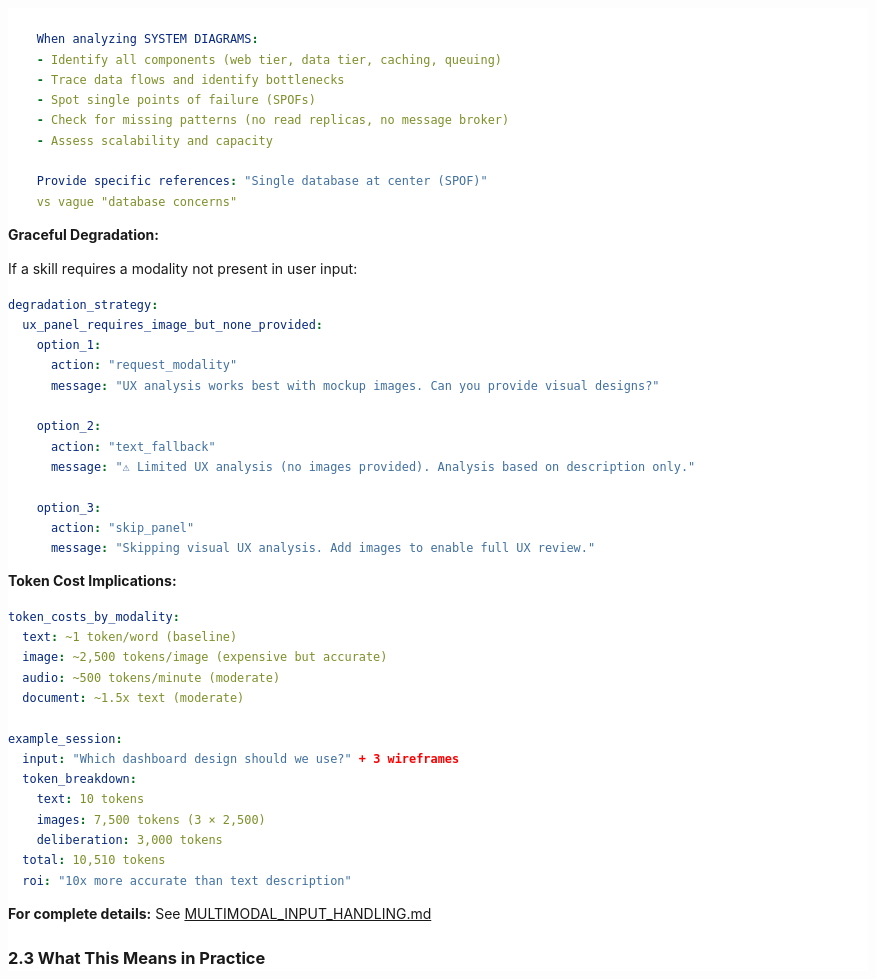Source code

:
 ```yaml

    When analyzing SYSTEM DIAGRAMS:
    - Identify all components (web tier, data tier, caching, queuing)
    - Trace data flows and identify bottlenecks
    - Spot single points of failure (SPOFs)
    - Check for missing patterns (no read replicas, no message broker)
    - Assess scalability and capacity

    Provide specific references: "Single database at center (SPOF)"
    vs vague "database concerns"
```

**Graceful Degradation:**

If a skill requires a modality not present in user input:

```yaml
degradation_strategy:
  ux_panel_requires_image_but_none_provided:
    option_1:
      action: "request_modality"
      message: "UX analysis works best with mockup images. Can you provide visual designs?"

    option_2:
      action: "text_fallback"
      message: "⚠️ Limited UX analysis (no images provided). Analysis based on description only."

    option_3:
      action: "skip_panel"
      message: "Skipping visual UX analysis. Add images to enable full UX review."
```

**Token Cost Implications:**

```yaml
token_costs_by_modality:
  text: ~1 token/word (baseline)
  image: ~2,500 tokens/image (expensive but accurate)
  audio: ~500 tokens/minute (moderate)
  document: ~1.5x text (moderate)

example_session:
  input: "Which dashboard design should we use?" + 3 wireframes
  token_breakdown:
    text: 10 tokens
    images: 7,500 tokens (3 × 2,500)
    deliberation: 3,000 tokens
  total: 10,510 tokens
  roi: "10x more accurate than text description"
```

**For complete details:** See [MULTIMODAL_INPUT_HANDLING.md](MULTIMODAL_INPUT_HANDLING.md)

### 2.3 What This Means in Practice
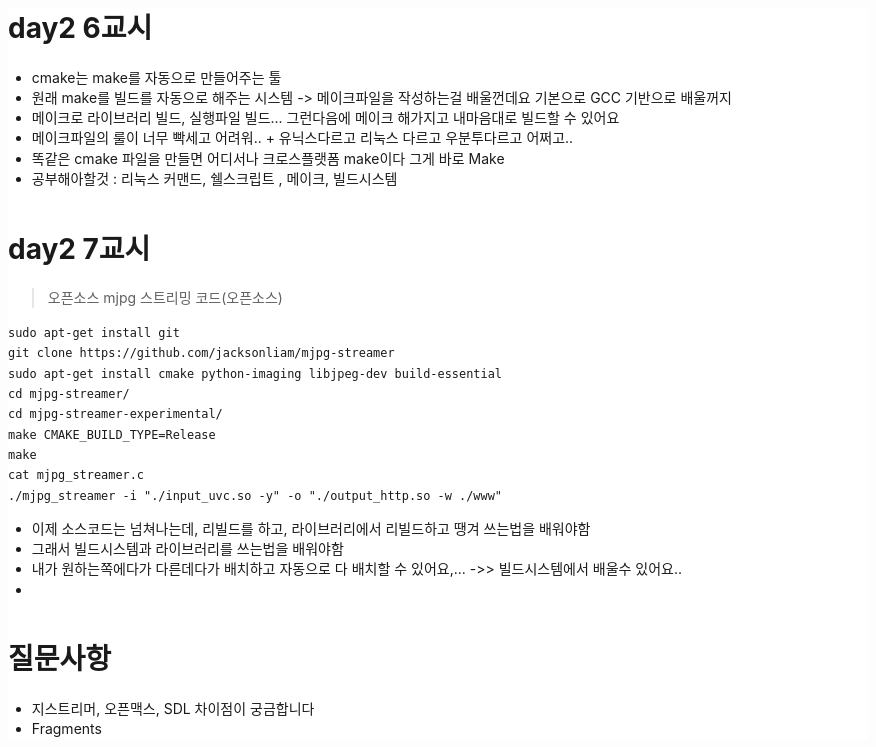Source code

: # day2 6교시
>
  - cmake는 make를 자동으로 만들어주는 툴
  - 원래 make를 빌드를 자동으로 해주는 시스템 -> 메이크파일을 작성하는걸 배울껀데요 기본으로 GCC 기반으로 배울꺼지
  - 메이크로 라이브러리 빌드, 실행파일 빌드... 그런다음에 메이크 해가지고 내마음대로 빌드할 수 있어요
  - 메이크파일의 룰이 너무 빡세고 어려워.. + 유닉스다르고 리눅스 다르고 우분투다르고 어쩌고.. 
  - 똑같은 cmake 파일을 만들면 어디서나 크로스플랫폼 make이다 그게 바로 Make
  - 공부해아할것 : 리눅스 커맨드, 쉘스크립트 , 메이크, 빌드시스템
# day2 7교시
> 오픈소스 mjpg 스트리밍 코드(오픈소스)
  ```
  sudo apt-get install git
  git clone https://github.com/jacksonliam/mjpg-streamer
  sudo apt-get install cmake python-imaging libjpeg-dev build-essential
  cd mjpg-streamer/
  cd mjpg-streamer-experimental/
  make CMAKE_BUILD_TYPE=Release
  make
  cat mjpg_streamer.c 
  ./mjpg_streamer -i "./input_uvc.so -y" -o "./output_http.so -w ./www" 
  
  ```
  - 이제 소스코드는 넘쳐나는데, 리빌드를 하고, 라이브러리에서 리빌드하고 땡겨 쓰는법을 배워야함
  - 그래서 빌드시스템과 라이브러리를 쓰는법을 배워야함
  - 내가 원하는쪽에다가 다른데다가 배치하고 자동으로 다 배치할 수 있어요,... ->> 빌드시스템에서 배울수 있어요..
  - 
# 질문사항
  - 지스트리머, 오픈맥스, SDL 차이점이 궁금합니다
  - Fragments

+ + + + + + +

• Task
Report how many lines above hold "analysis", number only.

• Exercise response
3